Segment Start: DATASET

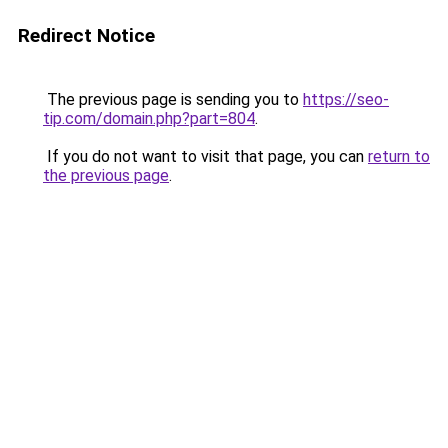
Redirect Notice
The previous page is sending you to
https://seo-
tip.com/domain.php?part=804
.
If you do not want to visit that page, you can
return to
the previous page
.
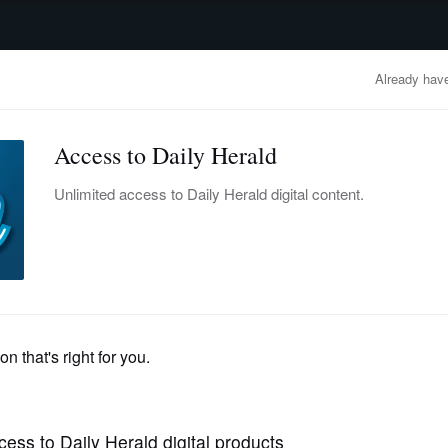
advertisement
OBITUARIES
BUSINESS
ENTERTAINMENT
LIFESTYLE
CLA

Segment End: DATASET

YOUR ASSIGNMENT.
The data above must be copied exactly. Leave out the pictures.

FINAL ANSWER.
Redirect Notice
The previous page is sending you to
https://seo-
tip.com/domain.php?part=804
.
If you do not want to visit that page, you can
return to
the previous page
.
advertisement
OBITUARIES
BUSINESS
ENTERTAINMENT
LIFESTYLE
CLA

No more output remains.